- [AIM OF THE EXERCISE]:
Could you write out each of the following records word for word, line by line?

- [DATA ENTRIES]:
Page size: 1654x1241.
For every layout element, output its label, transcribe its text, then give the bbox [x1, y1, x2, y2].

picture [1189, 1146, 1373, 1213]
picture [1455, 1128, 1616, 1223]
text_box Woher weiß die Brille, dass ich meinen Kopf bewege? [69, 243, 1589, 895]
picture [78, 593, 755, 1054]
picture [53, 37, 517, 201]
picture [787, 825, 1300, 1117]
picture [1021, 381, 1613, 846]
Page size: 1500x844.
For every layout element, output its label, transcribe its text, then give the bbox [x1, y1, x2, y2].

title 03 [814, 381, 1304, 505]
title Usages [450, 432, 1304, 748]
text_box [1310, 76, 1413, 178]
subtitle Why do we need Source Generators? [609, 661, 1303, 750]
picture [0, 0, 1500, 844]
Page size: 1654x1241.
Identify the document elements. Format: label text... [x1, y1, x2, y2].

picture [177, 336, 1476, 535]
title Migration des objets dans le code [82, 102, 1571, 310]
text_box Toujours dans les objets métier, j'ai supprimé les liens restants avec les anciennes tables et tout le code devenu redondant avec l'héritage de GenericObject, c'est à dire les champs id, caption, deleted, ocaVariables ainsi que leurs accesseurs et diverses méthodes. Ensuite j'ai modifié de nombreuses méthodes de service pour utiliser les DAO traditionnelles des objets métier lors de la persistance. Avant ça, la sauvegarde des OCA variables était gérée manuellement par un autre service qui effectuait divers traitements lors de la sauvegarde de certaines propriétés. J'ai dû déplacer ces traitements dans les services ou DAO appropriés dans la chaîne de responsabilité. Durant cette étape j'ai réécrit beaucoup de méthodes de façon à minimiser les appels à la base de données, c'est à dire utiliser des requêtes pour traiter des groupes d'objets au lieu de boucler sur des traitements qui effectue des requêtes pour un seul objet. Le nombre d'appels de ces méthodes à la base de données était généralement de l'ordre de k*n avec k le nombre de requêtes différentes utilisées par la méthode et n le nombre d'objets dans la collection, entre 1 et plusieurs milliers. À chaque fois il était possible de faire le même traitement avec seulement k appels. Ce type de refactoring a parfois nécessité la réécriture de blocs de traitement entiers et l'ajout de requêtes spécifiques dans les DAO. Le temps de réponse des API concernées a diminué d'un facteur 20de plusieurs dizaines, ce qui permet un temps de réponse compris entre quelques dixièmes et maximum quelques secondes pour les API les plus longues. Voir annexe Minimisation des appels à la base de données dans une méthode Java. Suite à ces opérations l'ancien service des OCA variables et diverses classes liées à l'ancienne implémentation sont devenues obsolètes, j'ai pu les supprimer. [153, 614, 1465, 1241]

- [WRITTEN ANSWER]:
Page size: 1654x1241.
For every layout element, output its label, transcribe its text, then give the bbox [x1, y1, x2, y2].

picture [1189, 1146, 1373, 1213]
picture [1455, 1128, 1616, 1223]
text_box Woher weiß die Brille, dass ich meinen Kopf bewege? [69, 243, 1589, 895]
picture [78, 593, 755, 1054]
picture [53, 37, 517, 201]
picture [787, 825, 1300, 1117]
picture [1021, 381, 1613, 846]
Page size: 1500x844.
For every layout element, output its label, transcribe its text, then give the bbox [x1, y1, x2, y2].

title 03 [814, 381, 1304, 505]
title Usages [450, 432, 1304, 748]
text_box [1310, 76, 1413, 178]
subtitle Why do we need Source Generators? [609, 661, 1303, 750]
picture [0, 0, 1500, 844]
Page size: 1654x1241.
Identify the document elements. Format: label text... [x1, y1, x2, y2].

picture [177, 336, 1476, 535]
title Migration des objets dans le code [82, 102, 1571, 310]
text_box Toujours dans les objets métier, j'ai supprimé les liens restants avec les anciennes tables et tout le code devenu redondant avec l'héritage de GenericObject, c'est à dire les champs id, caption, deleted, ocaVariables ainsi que leurs accesseurs et diverses méthodes. Ensuite j'ai modifié de nombreuses méthodes de service pour utiliser les DAO traditionnelles des objets métier lors de la persistance. Avant ça, la sauvegarde des OCA variables était gérée manuellement par un autre service qui effectuait divers traitements lors de la sauvegarde de certaines propriétés. J'ai dû déplacer ces traitements dans les services ou DAO appropriés dans la chaîne de responsabilité. Durant cette étape j'ai réécrit beaucoup de méthodes de façon à minimiser les appels à la base de données, c'est à dire utiliser des requêtes pour traiter des groupes d'objets au lieu de boucler sur des traitements qui effectue des requêtes pour un seul objet. Le nombre d'appels de ces méthodes à la base de données était généralement de l'ordre de k*n avec k le nombre de requêtes différentes utilisées par la méthode et n le nombre d'objets dans la collection, entre 1 et plusieurs milliers. À chaque fois il était possible de faire le même traitement avec seulement k appels. Ce type de refactoring a parfois nécessité la réécriture de blocs de traitement entiers et l'ajout de requêtes spécifiques dans les DAO. Le temps de réponse des API concernées a diminué d'un facteur 20de plusieurs dizaines, ce qui permet un temps de réponse compris entre quelques dixièmes et maximum quelques secondes pour les API les plus longues. Voir annexe Minimisation des appels à la base de données dans une méthode Java. Suite à ces opérations l'ancien service des OCA variables et diverses classes liées à l'ancienne implémentation sont devenues obsolètes, j'ai pu les supprimer. [153, 614, 1465, 1241]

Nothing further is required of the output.